I have learned so much from reading posts from many different threads, and was hoping
to get some guidance from experienced or new crc's out there.
I recently started a position as a clinical research coordinator nurse at a hospital, and am mainly responsible
for doing the coordinator duties for an upcoming drug trial.
I am verrrry new and have been learning about the regulations and such. Am realizing now (should have before!)
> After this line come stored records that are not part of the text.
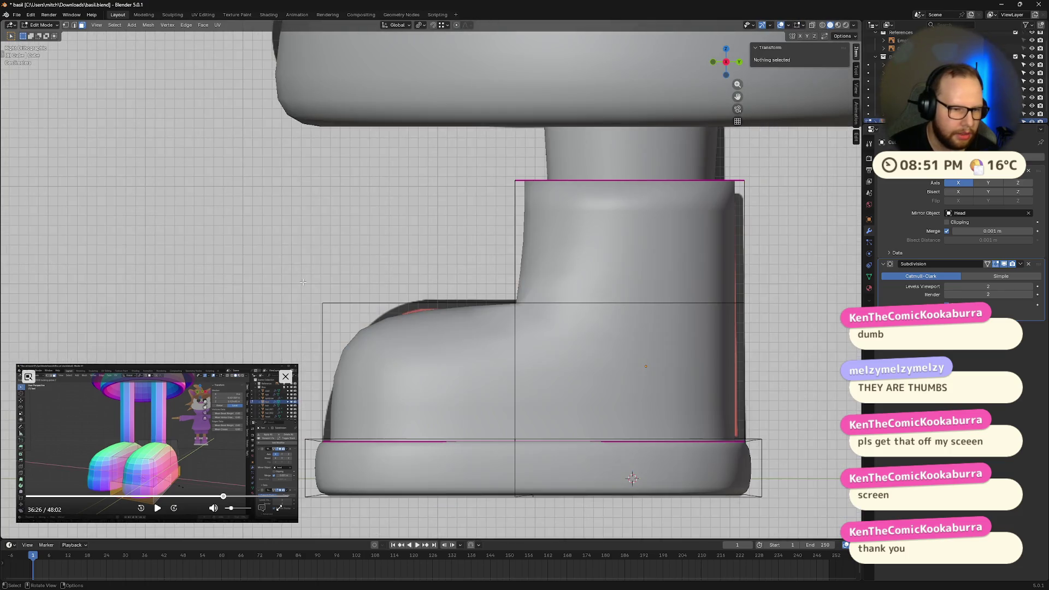
{"action": "left_click_drag", "start_coordinate": [301, 284], "coordinate": [326, 305]}
{"action": "left_click", "coordinate": [315, 284]}
{"action": "middle_click_drag", "start_coordinate": [316, 284], "coordinate": [458, 403]}
{"action": "key", "text": "2"}
{"action": "left_click", "coordinate": [367, 238]}
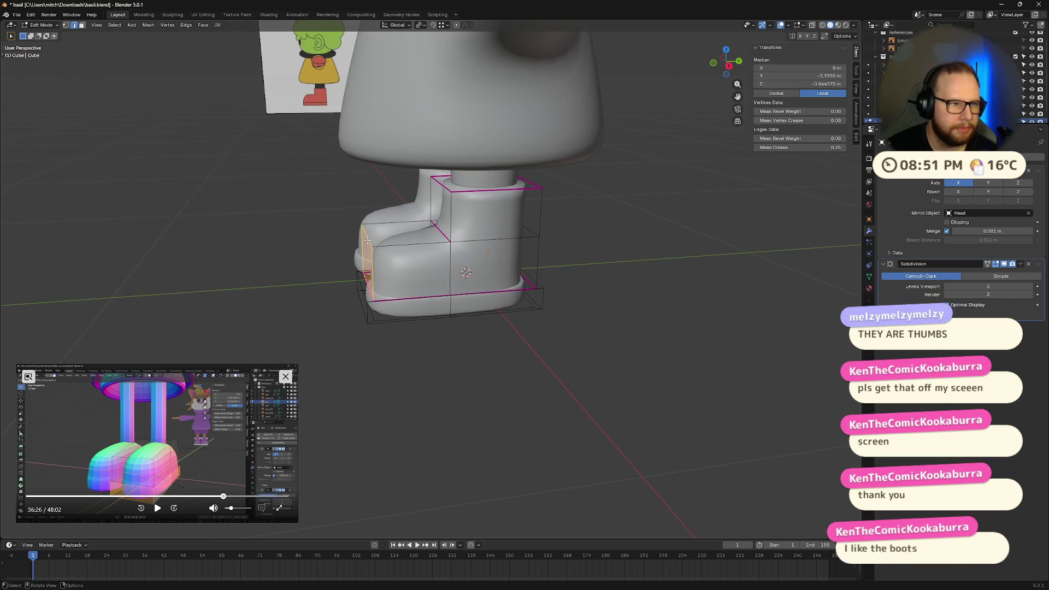
{"action": "key", "text": "shift+e"}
that this job is seeming to be tracking, recording/transfering results onto forms , faxing, copying, making sure you keep every corespondence and any detail discussed regarding the trial, making sure the protocol is strictly adheared to with all of the strict timelines involved, being the point of contact for everyone on the study. The protocol is complicated, and I don't quite understand logistically how it will come together. I know I have a lot to learn, but I do feel that I can do the job. At this point I am worried will I really LIKE the job....and feeling that I am reallllly going to miss patient contact and utilizing my knowledge as a nurse. I will get some, at times by drawing labs, but for the most part, not so much.
My experience is in floor nursing, which as many of you know is crazy and stressful and I don't want to go back to that.
But with the floor nursing despite the long hours, physical demands, horrible nurse to pt ratio etc., there was still
the reward of feeling you really had helped someone on a daily basis and used the skills you learned in nursing school
(sounds cheezy but true!)
I do realize that this drug could really also help patients and all of society in the long run if it gets approved, and that is rewarding.
I guess I am basically wondering if any of you have more hands -on patient experiences? or is the CRC job basically like being a project manager? Maybe it's the fact that I am at a hospital and not in a more out patient clinical setting?
I don't want to be ungrateful.......I know there are lots of nurses out there trying to get research jobs.
I'm just worried I might miss the patients too much!